Cautioning companies that have become reliant on Google search to earn revenue, prominent Silicon Valley venture capitalist Chamath Palihapitiya said that the longer Google takes to find its next big business amid a possible slowdown in its core ad business, the bigger is the problem for the businesses. Palihapitiya speaking at the Phocuswright Conference recently said that “If you are in the business of being a parasite on top of Google, your medium-term and long-term prospects are terrible; you’re an impaired company, you don’t know it.”. The only way to win, he said as reported by CNBC, is to offer unique value; many companies have done the opposite, becoming more like their competitors and relying on Google to drive volume. That’s a recipe for disaster.
“This is accurate,” said another venture capital investor Bill Gurley of Benchmark Capital in a tweet on Friday. Social Capital CEO Palihapitiya’s comments come amid Google’s parent Alphabet getting ready for a slowdown in its core digital advertising business even as it saw slowing ad revenue in Q1 2019 and a fall in profit from the previous year in Q3.
Also read: Government encourages MSMEs, startups to innovate; says patents regime simplified
“What will happen is Google’s gross margins will continue to be stable, their EBIT margins will continue to be stable. And ratably, tick for tick, every single person that feeds off of them, will see their gross margin erode, will see their profitability erode, because they will make sure that they boil the frog slowly enough so that they keep a lid on an investor revolt against themselves, but at the expense of their own ecosystem (of partners),” advisory firm BlueGrass Capital Advisors tweeted part of Palihapitiya’s comments on Google encroaching upon its customers.

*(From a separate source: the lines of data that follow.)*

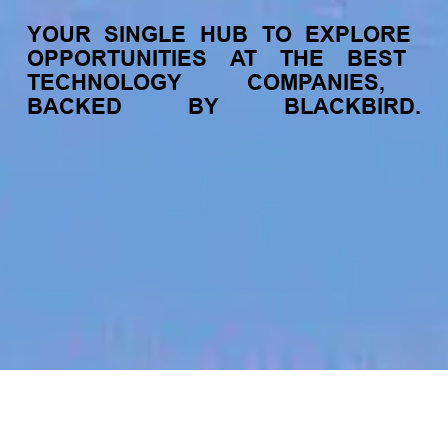
YOUR
SINGLE
HUB
TO
EXPLORE
OPPORTUNITIES
AT
THE
BEST
TECHNOLOGY
COMPANIES,
BACKED
BY
BLACKBIRD.
jobs
companies
My
alerts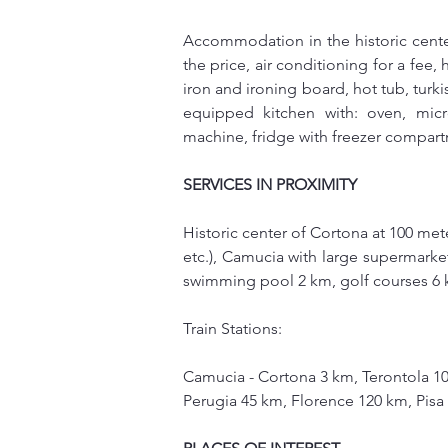
Accommodation in the historic center
the price, air conditioning for a fee,
iron and ironing board, hot tub, turkis
equipped kitchen with: oven, micro
machine, fridge with freezer compar
SERVICES IN PROXIMITY
Historic center of Cortona at 100 met
etc.), Camucia with large supermarket
swimming pool 2 km, golf courses 6
Train Stations:
Camucia - Cortona 3 km, Terontola 1
Perugia 45 km, Florence 120 km, Pis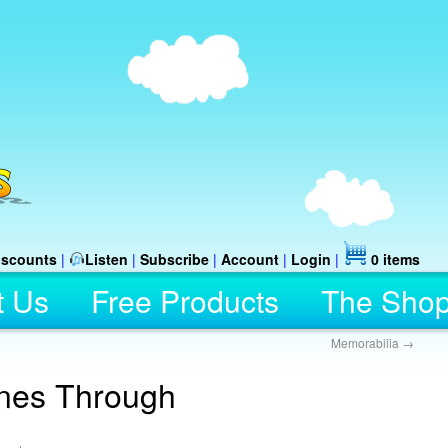
iscounts
|
Listen
|
Subscribe
|
Account
|
Login
|
0 items
t Us
Free Products
The Sho
Memorabilia
→
nes Through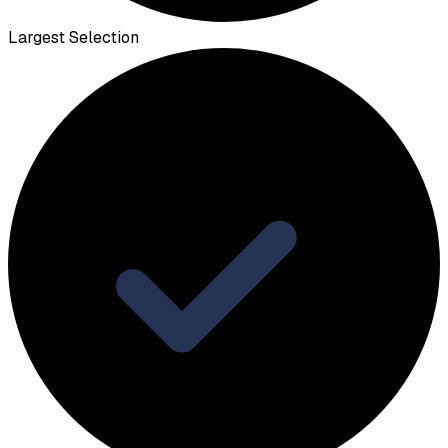
Largest Selection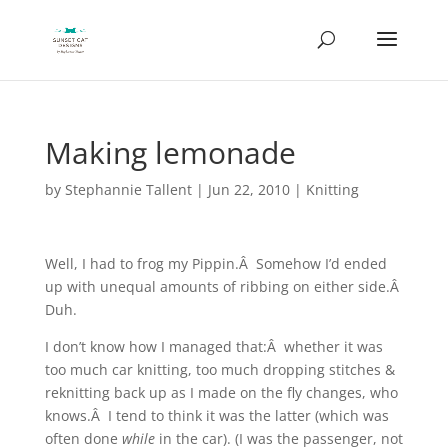
Making lemonade
by
Stephannie Tallent
|
Jun 22, 2010
|
Knitting
Well, I had to frog my Pippin.Â Somehow I’d ended
up with unequal amounts of ribbing on either side.Â
Duh.
I don’t know how I managed that:Â whether it was
too much car knitting, too much dropping stitches &
reknitting back up as I made on the fly changes, who
knows.Â I tend to think it was the latter (which was
often done
while
in the car). (I was the passenger, not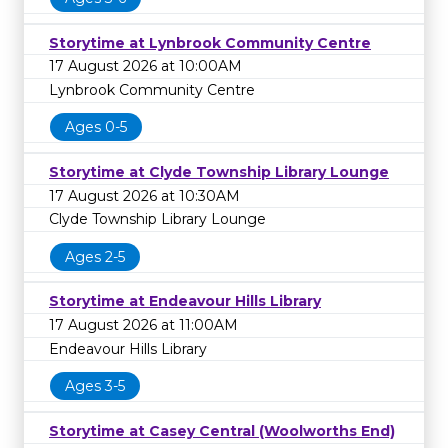
Storytime at Lynbrook Community Centre
17 August 2026 at 10:00AM
Lynbrook Community Centre
Ages 0-5
Storytime at Clyde Township Library Lounge
17 August 2026 at 10:30AM
Clyde Township Library Lounge
Ages 2-5
Storytime at Endeavour Hills Library
17 August 2026 at 11:00AM
Endeavour Hills Library
Ages 3-5
Storytime at Casey Central (Woolworths End)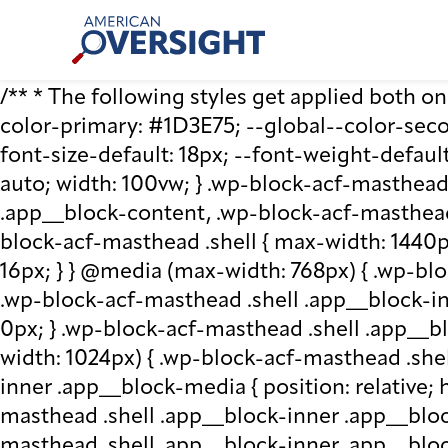
Skip
American
to
Oversight
content
/** * The following styles get applied both on t
color-primary: #1D3E75; --global--color-second
font-size-default: 18px; --font-weight-default
auto; width: 100vw; } .wp-block-acf-masthead.
.app__block-content, .wp-block-acf-masthead
block-acf-masthead .shell { max-width: 1440p
16px; } } @media (max-width: 768px) { .wp-blo
.wp-block-acf-masthead .shell .app__block-inne
0px; } .wp-block-acf-masthead .shell .app__b
width: 1024px) { .wp-block-acf-masthead .she
inner .app__block-media { position: relative; he
masthead .shell .app__block-inner .app__bloc
masthead .shell .app__block-inner .app__block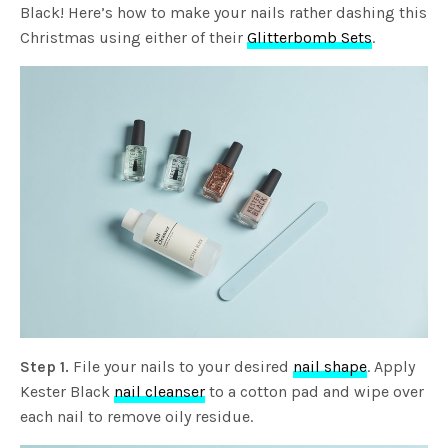
Black! Here’s how to make your nails rather dashing this
Christmas using either of their
Glitterbomb Sets
.
Step 1.
File your nails to your desired
nail shape
. Apply
Kester Black
nail cleanser
to a cotton pad and wipe over
each nail to remove oily residue.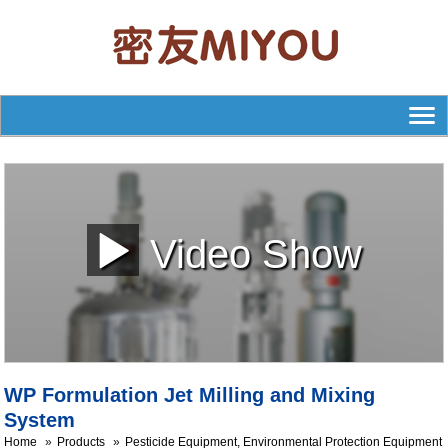
Video Show
WP Formulation Jet Milling and Mixing
System
Home
Products
Pesticide Equipment, Environmental Protection Equipment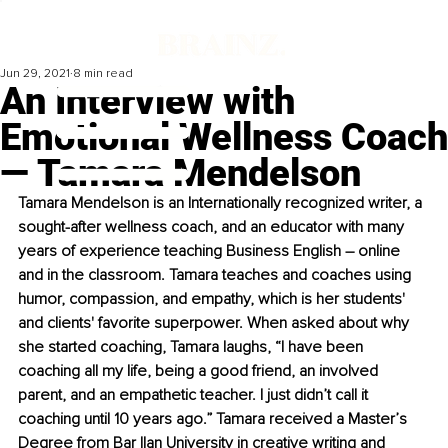
Jun 29, 2021
8 min read
An Interview with
Emotional Wellness Coach
— Tamara Mendelson
Tamara Mendelson is an Internationally recognized writer, a 
sought-after wellness coach, and an educator with many 
years of experience teaching Business English – online 
and in the classroom. Tamara teaches and coaches using 
humor, compassion, and empathy, which is her students' 
and clients' favorite superpower. When asked about why 
she started coaching, Tamara laughs, “I have been 
coaching all my life, being a good friend, an involved 
parent, and an empathetic teacher. I just didn’t call it 
coaching until 10 years ago.” Tamara received a Master’s 
Degree from Bar Ilan University in creative writing and 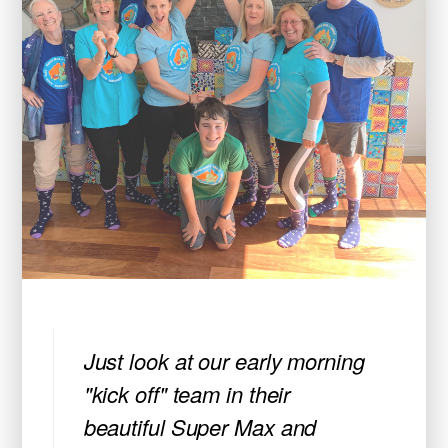
Just look at our early morning
"kick off" team in their
beautiful Super Max and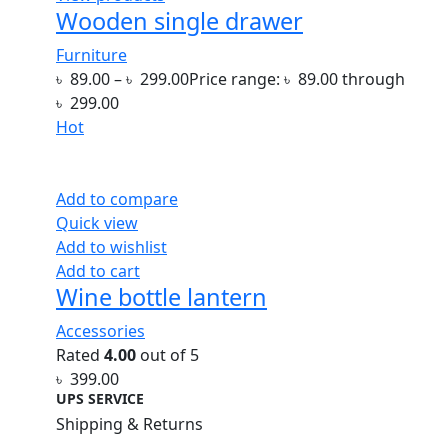
Wooden single drawer
Furniture
৳
89.00
–
৳
299.00
Price range: ৳ 89.00 through
৳ 299.00
Hot
Add to compare
Quick view
Add to wishlist
Add to cart
Wine bottle lantern
Accessories
Rated
4.00
out of 5
৳
399.00
UPS SERVICE
Shipping & Returns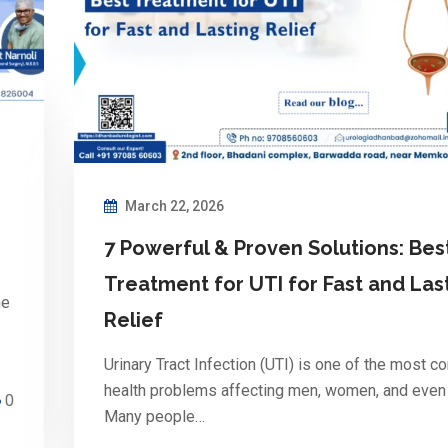
March 22, 2026
7 Powerful & Proven Solutions: Bes
Treatment for UTI for Fast and Las
he
Relief
Urinary Tract Infection (UTI) is one of the most 
health problems affecting men, women, and even 
0
Many people…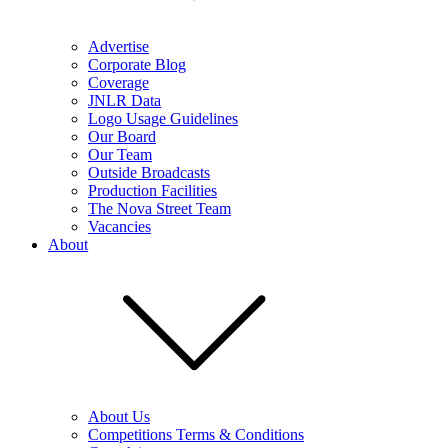
Advertise
Corporate Blog
Coverage
JNLR Data
Logo Usage Guidelines
Our Board
Our Team
Outside Broadcasts
Production Facilities
The Nova Street Team
Vacancies
About
About Us
Competitions Terms & Conditions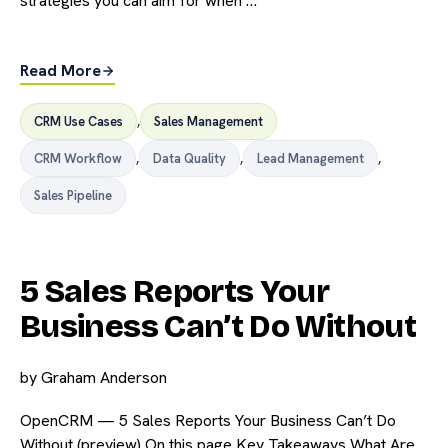
strategies you can aim for when …
Read More
CRM Use Cases
,
Sales Management
CRM Workflow
,
Data Quality
,
Lead Management
,
Sales Pipeline
5 Sales Reports Your
Business Can’t Do Without
by
Graham Anderson
OpenCRM — 5 Sales Reports Your Business Can’t Do
Without (preview) On this page Key Takeaways What Are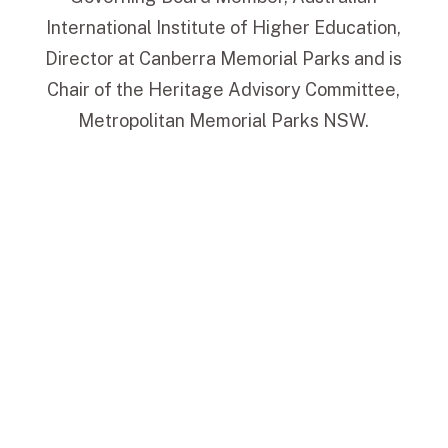
International Institute of Higher Education,
Director at Canberra Memorial Parks and is
Chair of the Heritage Advisory Committee,
Metropolitan Memorial Parks NSW.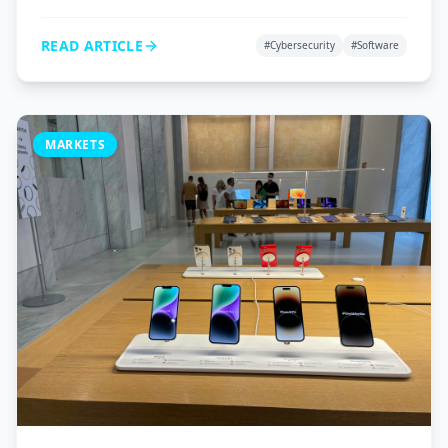
VPNs, and password managers to protect your digital
life.
READ ARTICLE
#
Cybersecurity
#
Software
MARKETS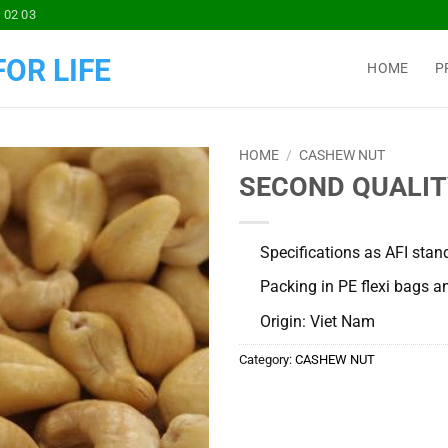
 02 03
OR LIFE
HOME
P
HOME
/
CASHEW NUT
SECOND QUALITY:
Add to
Wishlist
Specifications as AFI stan
Packing in PE flexi bags an
Origin: Viet Nam
Category:
CASHEW NUT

Palihapitiya called travel sector as one of the few ‘canaries in the coal mine’ about what Google’s real long term goals, strategy, and real issues are while citing Expedia and TripAdvisor. “At the core of it is the decision that they (Google) will capture the overwhelming majority of profit in the travel sector.” Expedia and TripAdvisor had earlier blamed Google for changes in its algorithm that led to their listings less visible.